[Stored data entries]

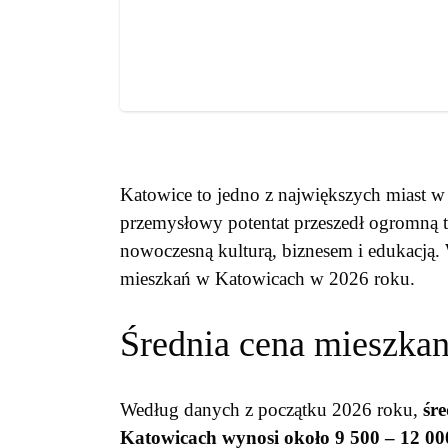
Katowice to jedno z największych miast w 
przemysłowy potentat przeszedł ogromną t
nowoczesną kulturą, biznesem i edukacją.
mieszkań w Katowicach w 2026 roku.
Średnia cena mieszka
Według danych z początku 2026 roku,
śr
Katowicach wynosi około 9 500 – 12 000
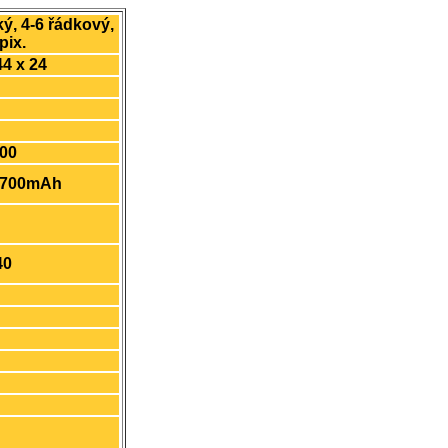
ký, 4-6 řádkový,
pix.
44 x 24
800
 700mAh
40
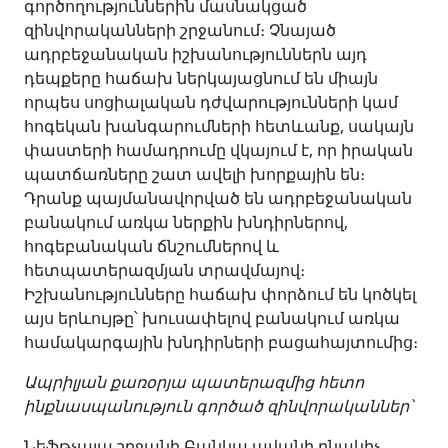
գործողություններին մասնակցած
զինվորականների շրջանում։ Չնայած
ադրբեջանական իշխանություններն այդ
դեպքերը հաճախ ներկայացնում են միայն
որպես սոցիալական դժվարությունների կամ
հոգեկան խանգարումների հետևանք, սակայն
փաստերի համադրումը վկայում է, որ իրական
պատճառները շատ ավելի խորքային են։
Դրանք պայմանավորված են ադրբեջանական
բանակում առկա ներքին խնդիրներով,
հոգեբանական ճնշումներով և
հետպատերազմյան տրավմայով։
Իշխանությունները հաճախ փորձում են կոծկել
այս երևույթը՝ խուսափելով բանակում առկա
համակարգային խնդիրների բացահայտումից։
Ապրիլյան քառօրյա պատերազմից հետո
ինքնասպանություն գործած զինվորականներ՝
Նեֆթչալա շրջանի Բանկա ավանի բնակիչ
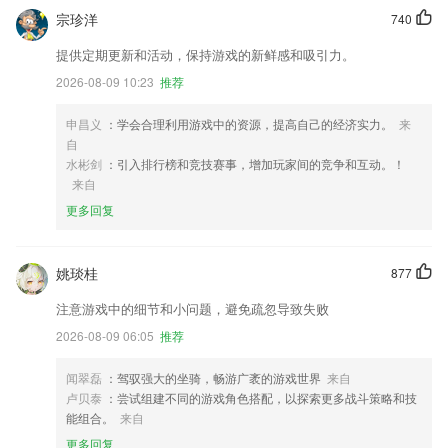
宗珍洋
740
提供定期更新和活动，保持游戏的新鲜感和吸引力。
2026-08-09 10:23
推荐
申昌义
：学会合理利用游戏中的资源，提高自己的经济实力。
来
自
水彬剑
：引入排行榜和竞技赛事，增加玩家间的竞争和互动。！
来自
更多回复
姚琰桂
877
注意游戏中的细节和小问题，避免疏忽导致失败
2026-08-09 06:05
推荐
闻翠磊
：驾驭强大的坐骑，畅游广袤的游戏世界
来自
卢贝泰
：尝试组建不同的游戏角色搭配，以探索更多战斗策略和技
能组合。
来自
更多回复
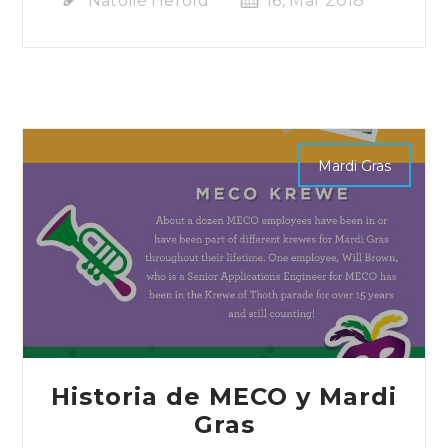
Natolie Herold
16, Mar 2018
Mardi Gras
Historia de MECO y Mardi
Gras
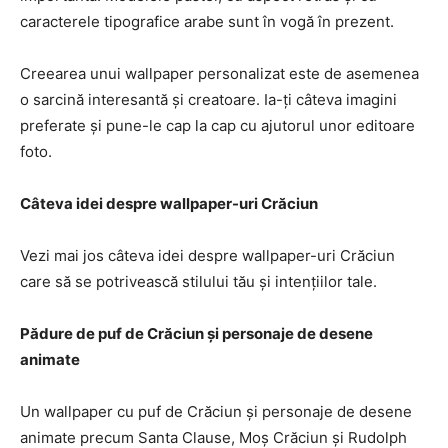
caracterele tipografice arabe sunt în vogă în prezent.
Creearea unui wallpaper personalizat este de asemenea
o sarcină interesantă și creatoare. Ia-ți câteva imagini
preferate și pune-le cap la cap cu ajutorul unor editoare
foto.
Câteva idei despre wallpaper-uri Crăciun
Vezi mai jos câteva idei despre wallpaper-uri Crăciun
care să se potrivească stilului tău și intențiilor tale.
Pădure de puf de Crăciun și personaje de desene
animate
Un wallpaper cu puf de Crăciun și personaje de desene
animate precum Santa Clause, Moș Crăciun și Rudolph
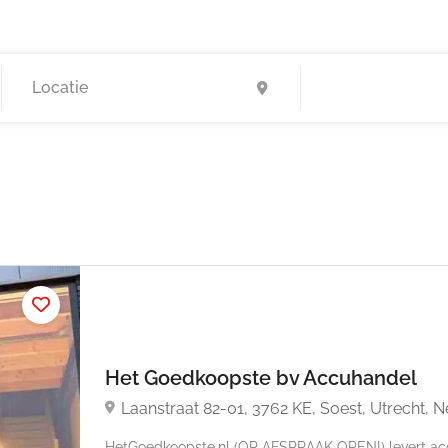
Het Goedkoopste bv Accuhandel
Laanstraat 82-01, 3762 KE, Soest, Utrecht, 
HetGoedkoopste.nl (OP AFSPRAAK OPEN!) levert acc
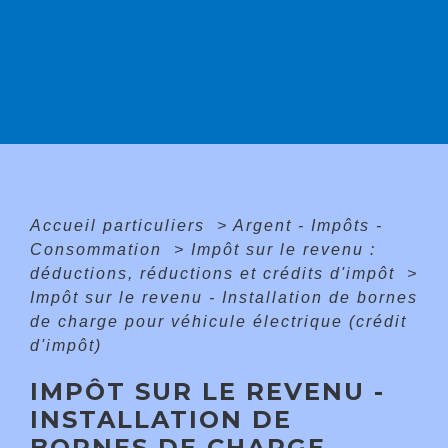
Accueil particuliers
>
Argent - Impôts -
Consommation
>
Impôt sur le revenu :
déductions, réductions et crédits d'impôt
>
Impôt sur le revenu - Installation de bornes
de charge pour véhicule électrique (crédit
d'impôt)
IMPÔT SUR LE REVENU -
INSTALLATION DE
BORNES DE CHARGE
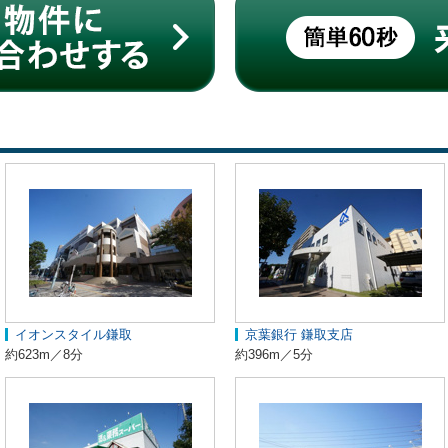
イオンスタイル鎌取
京葉銀行 鎌取支店
約623m／8分
約396m／5分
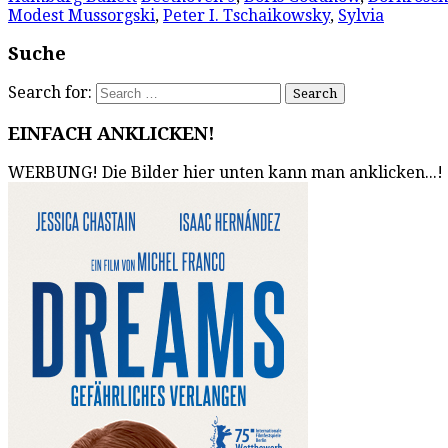
Modest Mussorgski
,
Peter I. Tschaikowsky
,
Sylvia
Suche
Search for:
EINFACH ANKLICKEN!
WERBUNG! Die Bilder hier unten kann man anklicken...!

- What is required: Repeat the records word for word. Any picture in them should be left out.

- Exercise answer:
Katowice to jedno z największych miast w 
przemysłowy potentat przeszedł ogromną t
nowoczesną kulturą, biznesem i edukacją.
mieszkań w Katowicach w 2026 roku.
Średnia cena mieszka
Według danych z początku 2026 roku,
śr
Katowicach wynosi około 9 500 – 12 000
ký, 4-6 řádkový,
pix.
44 x 24
800
 700mAh
40
գործողություններին մասնակցած
զինվորականների շրջանում։ Չնայած
ադրբեջանական իշխանություններն այդ
դեպքերը հաճախ ներկայացնում են միայն
որպես սոցիալական դժվարությունների կամ
հոգեկան խանգարումների հետևանք, սակայն
փաստերի համադրումը վկայում է, որ իրական
պատճառները շատ ավելի խորքային են։
Դրանք պայմանավորված են ադրբեջանական
բանակում առկա ներքին խնդիրներով,
հոգեբանական ճնշումներով և
հետպատերազմյան տրավմայով։
Իշխանությունները հաճախ փորձում են կոծկել
այս երևույթը՝ խուսափելով բանակում առկա
համակարգային խնդիրների բացահայտումից։
Ապրիլյան քառօրյա պատերազմից հետո
ինքնասպանություն գործած զինվորականներ՝
Նեֆթչալա շրջանի Բանկա ավանի բնակիչ
宗珍洋
740
提供定期更新和活动，保持游戏的新鲜感和吸引力。
2026-08-09 10:23
推荐
申昌义
：学会合理利用游戏中的资源，提高自己的经济实力。
来
自
水彬剑
：引入排行榜和竞技赛事，增加玩家间的竞争和互动。！
来自
更多回复
姚琰桂
877
注意游戏中的细节和小问题，避免疏忽导致失败
2026-08-09 06:05
推荐
闻翠磊
：驾驭强大的坐骑，畅游广袤的游戏世界
来自
卢贝泰
：尝试组建不同的游戏角色搭配，以探索更多战斗策略和技
能组合。
来自
更多回复
Natolie Herold
16, Mar 2018
Mardi Gras
Historia de MECO y Mardi
Gras
caracterele tipografice arabe sunt în vogă în prezent.
Creearea unui wallpaper personalizat este de asemenea
o sarcină interesantă și creatoare. Ia-ți câteva imagini
preferate și pune-le cap la cap cu ajutorul unor editoare
foto.
Câteva idei despre wallpaper-uri Crăciun
Vezi mai jos câteva idei despre wallpaper-uri Crăciun
care să se potrivească stilului tău și intențiilor tale.
Pădure de puf de Crăciun și personaje de desene
animate
Un wallpaper cu puf de Crăciun și personaje de desene
animate precum Santa Clause, Moș Crăciun și Rudolph
Het Goedkoopste bv Accuhandel
Laanstraat 82-01, 3762 KE, Soest, Utrecht, 
HetGoedkoopste.nl (OP AFSPRAAK OPEN!) levert acc
Accueil particuliers
>
Argent - Impôts -
Consommation
>
Impôt sur le revenu :
déductions, réductions et crédits d'impôt
>
Impôt sur le revenu - Installation de bornes
de charge pour véhicule électrique (crédit
d'impôt)
IMPÔT SUR LE REVENU -
INSTALLATION DE
BORNES DE CHARGE
イオンスタイル鎌取
京葉銀行 鎌取支店
約623m／8分
約396m／5分
Modest Mussorgski
,
Peter I. Tschaikowsky
,
Sylvia
Suche
Search for:
EINFACH ANKLICKEN!
WERBUNG! Die Bilder hier unten kann man anklicken...!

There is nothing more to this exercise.